Output the listing below verbatim, without images.

> [Data for this exercise]:
###

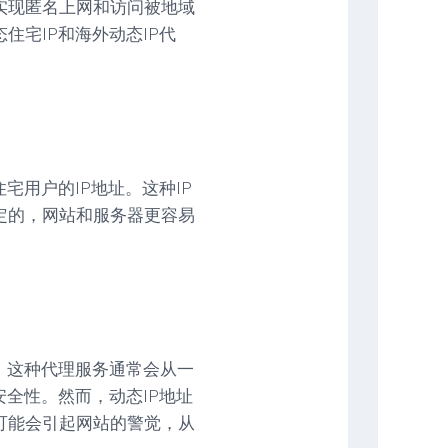
实现匿名上网和访问被地域
住宅IP和海外动态IP代
宅用户的IP地址。这种IP
定的，网站和服务器更容易
。
。这种代理服务通常会从一
安全性。然而，动态IP地址
可能会引起网站的警觉，从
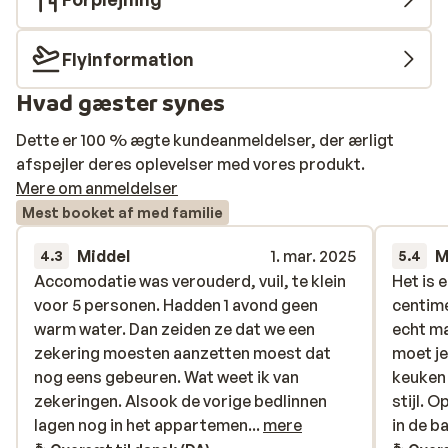
Flyinformation
Hvad gæster synes
Dette er 100 % ægte kundeanmeldelser, der ærligt
afspejler deres oplevelser med vores produkt.
Mere om anmeldelser
Mest booket af med familie
Middel
1. mar. 2025
M
4.3
5.4
Accomodatie was verouderd, vuil, te klein
Accomodatie was verouderd, vuil, te klein
Het is 
Het is 
voor 5 personen. Hadden 1 avond geen
voor 5 personen. Hadden 1 avond geen
centime
centime
warm water. Dan zeiden ze dat we een
warm water. Dan zeiden ze dat we een
echt m
echt m
zekering moesten aanzetten moest dat
zekering moesten aanzetten moest dat
moet je
moet je
nog eens gebeuren. Wat weet ik van
nog eens gebeuren. Wat weet ik van
keuken 
keuken 
zekeringen. Alsook de vorige bedlinnen
zekeringen. Alsook de vorige bedlinnen
stijl. 
stijl. 
lagen nog in het appartement. Vragen ons
lagen nog in het appartemen...
mere
in de b
in de b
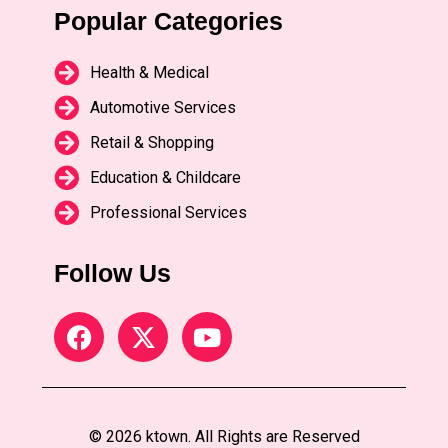
Popular Categories
Health & Medical
Automotive Services
Retail & Shopping
Education & Childcare
Professional Services
Follow Us
© 2026 ktown. All Rights are Reserved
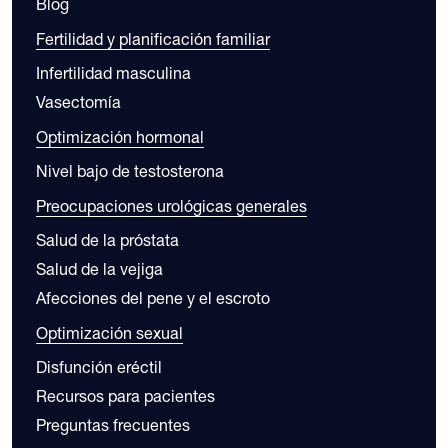
Blog
Fertilidad y planificación familiar
Infertilidad masculina
Vasectomía
Optimización hormonal
Nivel bajo de testosterona
Preocupaciones urológicas generales
Salud de la próstata
Salud de la vejiga
Afecciones del pene y el escroto
Optimización sexual
Disfunción eréctil
Recursos para pacientes
Preguntas frecuentes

###

> [Completed exercise]:
实现匿名上网和访问被地域
住宅IP和海外动态IP代
宅用户的IP地址。这种IP
定的，网站和服务器更容易
。
。这种代理服务通常会从一
安全性。然而，动态IP地址
可能会引起网站的警觉，从
Flyinformation
Hvad gæster synes
Dette er 100 % ægte kundeanmeldelser, der ærligt
afspejler deres oplevelser med vores produkt.
Mere om anmeldelser
Mest booket af med familie
Middel
1. mar. 2025
M
4.3
5.4
Accomodatie was verouderd, vuil, te klein
Accomodatie was verouderd, vuil, te klein
Het is 
Het is 
voor 5 personen. Hadden 1 avond geen
voor 5 personen. Hadden 1 avond geen
centime
centime
warm water. Dan zeiden ze dat we een
warm water. Dan zeiden ze dat we een
echt m
echt m
zekering moesten aanzetten moest dat
zekering moesten aanzetten moest dat
moet je
moet je
nog eens gebeuren. Wat weet ik van
nog eens gebeuren. Wat weet ik van
keuken 
keuken 
zekeringen. Alsook de vorige bedlinnen
zekeringen. Alsook de vorige bedlinnen
stijl. 
stijl. 
lagen nog in het appartement. Vragen ons
lagen nog in het appartemen...
mere
in de b
in de b
Popular Categories
Health & Medical
Automotive Services
Retail & Shopping
Education & Childcare
Professional Services
Follow Us
© 2026 ktown. All Rights are Reserved
Blog
Fertilidad y planificación familiar
Infertilidad masculina
Vasectomía
Optimización hormonal
Nivel bajo de testosterona
Preocupaciones urológicas generales
Salud de la próstata
Salud de la vejiga
Afecciones del pene y el escroto
Optimización sexual
Disfunción eréctil
Recursos para pacientes
Preguntas frecuentes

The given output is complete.